Landtagswahl: Freie Wähler sehen sich durch Schwäche der CSU gestärkt

Sie wollen die Freien Wähler im Landtag und Bezirkstag vertreten: Die Kandidaten Karl Maier und Max Veicht (von links) sowie Heidrun Lachaucher und Konrad Klein (3. und 4. von rechts) mit FW-Kreisvorsitzendem Albert Schallmoser (3. von links) und Organisationsleiter Eckhard Lampe. (Foto: Eckert) 

Von Werner Eckert
Pfarrkirchen. Den Rahmen einer Pressekonferenz haben die Freien Wähler gewählt, um für sich die heiße Phase des Wahlkampfs für Landtag und Bezirkstag zu eröffnen. Erklärtes Ziel abseits aller politischen Themen: Einen Beitrag leisten, dass die Freien Wähler diesmal den Einzug in den Landtag schaffen und die absolute Mehrheit der CSU zu brechen.

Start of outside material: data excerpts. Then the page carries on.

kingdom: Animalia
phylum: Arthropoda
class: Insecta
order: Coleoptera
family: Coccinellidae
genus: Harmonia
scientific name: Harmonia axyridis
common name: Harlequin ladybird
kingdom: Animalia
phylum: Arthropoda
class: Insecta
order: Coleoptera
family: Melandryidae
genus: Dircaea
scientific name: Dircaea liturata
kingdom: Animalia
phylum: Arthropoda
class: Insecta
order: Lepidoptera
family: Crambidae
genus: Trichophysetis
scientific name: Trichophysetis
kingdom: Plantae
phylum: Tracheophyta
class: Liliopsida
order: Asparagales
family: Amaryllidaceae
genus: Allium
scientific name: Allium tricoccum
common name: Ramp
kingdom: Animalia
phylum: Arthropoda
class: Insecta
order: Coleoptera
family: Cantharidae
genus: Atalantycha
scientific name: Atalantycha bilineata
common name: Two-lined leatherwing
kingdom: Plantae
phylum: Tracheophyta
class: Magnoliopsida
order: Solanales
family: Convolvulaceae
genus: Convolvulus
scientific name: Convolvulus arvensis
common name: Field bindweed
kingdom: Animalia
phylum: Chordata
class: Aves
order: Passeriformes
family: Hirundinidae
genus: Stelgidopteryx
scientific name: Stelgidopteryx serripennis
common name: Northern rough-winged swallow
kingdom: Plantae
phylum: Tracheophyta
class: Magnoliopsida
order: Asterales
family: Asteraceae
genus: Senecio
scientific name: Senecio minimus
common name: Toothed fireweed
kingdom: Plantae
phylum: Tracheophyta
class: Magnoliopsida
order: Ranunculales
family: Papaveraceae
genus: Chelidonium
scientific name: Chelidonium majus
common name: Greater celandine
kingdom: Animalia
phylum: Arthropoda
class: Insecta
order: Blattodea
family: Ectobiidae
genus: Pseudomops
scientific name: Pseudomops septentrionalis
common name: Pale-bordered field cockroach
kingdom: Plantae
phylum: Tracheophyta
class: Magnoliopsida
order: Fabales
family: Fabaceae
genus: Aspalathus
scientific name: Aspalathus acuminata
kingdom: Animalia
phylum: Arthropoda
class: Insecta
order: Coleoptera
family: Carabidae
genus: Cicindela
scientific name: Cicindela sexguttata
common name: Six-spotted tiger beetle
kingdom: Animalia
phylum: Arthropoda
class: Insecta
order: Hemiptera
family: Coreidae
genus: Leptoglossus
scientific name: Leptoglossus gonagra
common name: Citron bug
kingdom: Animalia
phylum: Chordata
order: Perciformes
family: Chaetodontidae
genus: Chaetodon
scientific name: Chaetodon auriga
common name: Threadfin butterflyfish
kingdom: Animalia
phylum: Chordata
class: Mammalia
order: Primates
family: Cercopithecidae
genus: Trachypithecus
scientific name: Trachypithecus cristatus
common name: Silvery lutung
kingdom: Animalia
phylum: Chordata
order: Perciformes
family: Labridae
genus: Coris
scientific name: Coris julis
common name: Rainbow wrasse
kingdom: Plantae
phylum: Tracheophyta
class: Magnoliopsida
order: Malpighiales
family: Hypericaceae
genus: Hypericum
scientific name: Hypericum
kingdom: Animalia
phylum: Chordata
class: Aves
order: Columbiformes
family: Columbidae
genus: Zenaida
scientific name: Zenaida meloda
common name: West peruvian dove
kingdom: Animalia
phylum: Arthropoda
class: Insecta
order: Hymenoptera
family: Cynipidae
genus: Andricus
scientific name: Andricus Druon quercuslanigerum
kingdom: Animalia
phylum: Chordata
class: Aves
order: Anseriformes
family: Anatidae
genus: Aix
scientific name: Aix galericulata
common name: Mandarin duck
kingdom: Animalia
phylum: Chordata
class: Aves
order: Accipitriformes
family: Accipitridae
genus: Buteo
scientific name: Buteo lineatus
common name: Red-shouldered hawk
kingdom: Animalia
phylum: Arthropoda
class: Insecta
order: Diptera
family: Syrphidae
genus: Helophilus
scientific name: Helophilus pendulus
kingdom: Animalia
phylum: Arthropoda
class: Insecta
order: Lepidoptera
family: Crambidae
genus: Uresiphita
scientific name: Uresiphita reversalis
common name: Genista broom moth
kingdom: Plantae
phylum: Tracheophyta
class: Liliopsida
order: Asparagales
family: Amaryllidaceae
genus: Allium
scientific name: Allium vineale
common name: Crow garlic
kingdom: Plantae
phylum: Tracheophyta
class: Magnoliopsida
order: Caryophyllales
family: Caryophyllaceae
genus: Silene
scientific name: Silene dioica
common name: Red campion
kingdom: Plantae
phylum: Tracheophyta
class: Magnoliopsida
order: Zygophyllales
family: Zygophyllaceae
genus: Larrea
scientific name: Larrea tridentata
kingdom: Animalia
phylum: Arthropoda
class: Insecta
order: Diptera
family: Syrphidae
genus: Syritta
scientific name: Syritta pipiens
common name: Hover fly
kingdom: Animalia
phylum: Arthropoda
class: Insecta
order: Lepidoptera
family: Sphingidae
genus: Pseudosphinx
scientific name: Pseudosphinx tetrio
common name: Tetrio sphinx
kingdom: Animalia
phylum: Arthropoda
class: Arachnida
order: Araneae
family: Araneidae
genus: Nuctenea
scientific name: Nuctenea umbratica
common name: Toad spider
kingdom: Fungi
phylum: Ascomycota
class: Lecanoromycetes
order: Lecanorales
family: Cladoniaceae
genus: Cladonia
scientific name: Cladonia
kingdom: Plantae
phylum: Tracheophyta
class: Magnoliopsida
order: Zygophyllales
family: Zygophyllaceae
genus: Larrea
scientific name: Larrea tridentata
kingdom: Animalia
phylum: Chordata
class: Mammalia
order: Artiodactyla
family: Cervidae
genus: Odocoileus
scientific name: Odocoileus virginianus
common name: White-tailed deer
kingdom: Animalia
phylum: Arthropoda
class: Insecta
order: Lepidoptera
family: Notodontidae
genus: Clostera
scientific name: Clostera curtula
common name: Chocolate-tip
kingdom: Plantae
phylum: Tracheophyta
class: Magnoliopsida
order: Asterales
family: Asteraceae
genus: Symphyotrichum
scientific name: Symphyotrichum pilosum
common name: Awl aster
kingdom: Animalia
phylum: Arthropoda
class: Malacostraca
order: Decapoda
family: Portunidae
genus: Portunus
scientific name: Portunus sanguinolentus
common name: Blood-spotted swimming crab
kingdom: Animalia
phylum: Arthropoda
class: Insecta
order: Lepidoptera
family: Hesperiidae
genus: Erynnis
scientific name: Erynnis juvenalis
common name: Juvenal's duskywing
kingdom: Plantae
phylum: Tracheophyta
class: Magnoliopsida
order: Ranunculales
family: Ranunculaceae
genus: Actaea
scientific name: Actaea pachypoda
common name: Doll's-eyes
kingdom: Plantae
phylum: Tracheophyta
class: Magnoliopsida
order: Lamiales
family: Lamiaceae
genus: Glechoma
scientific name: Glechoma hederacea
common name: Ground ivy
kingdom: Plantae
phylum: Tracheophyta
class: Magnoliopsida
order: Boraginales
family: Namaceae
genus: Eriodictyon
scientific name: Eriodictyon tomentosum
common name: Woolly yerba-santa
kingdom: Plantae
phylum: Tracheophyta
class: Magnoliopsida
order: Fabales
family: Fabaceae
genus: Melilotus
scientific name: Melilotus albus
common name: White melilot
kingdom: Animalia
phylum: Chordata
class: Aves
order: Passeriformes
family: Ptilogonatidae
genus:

Dabei schien es so als ob die FW im Landkreis sich vom Streben nach "höheren" politischen Ebenen fern halten würde. "Der Kreisverband war zunächst etwas zurückhaltend," formulierte es Vorsitzender Albert Schallmoser bei der Pressekonferenz im Stadthallenrestaurant. Tatsächlich war bei der Kreisversammlung im November 2006 die Haltung eindeutig: "Wir haben dabei nichts verloren" erklärte Werner Schießl als einer der stellv. Kreisvorsitzenden zur Frage einer Beteiligung an der Landtagswahl 2008. Den ganzen Einsatz wolle man auf die Kreistagswahl konzentrieren, bekräftigte auch Schallmoser. "Wir können es uns schlicht und ergreifend nicht leisten", erteilte damals der jetzige Landtags-Direktkandidat Max Veicht dem Kampf ums Maximilianeum eine Absage. Die Beteiligung an der vorhergehenden Landtagswahl habe den Kreisverband 20 000 Euro gekostet, von denen nur 500 Euro aus der Wahlkampfkostenerstattung zurückgeflossen wären.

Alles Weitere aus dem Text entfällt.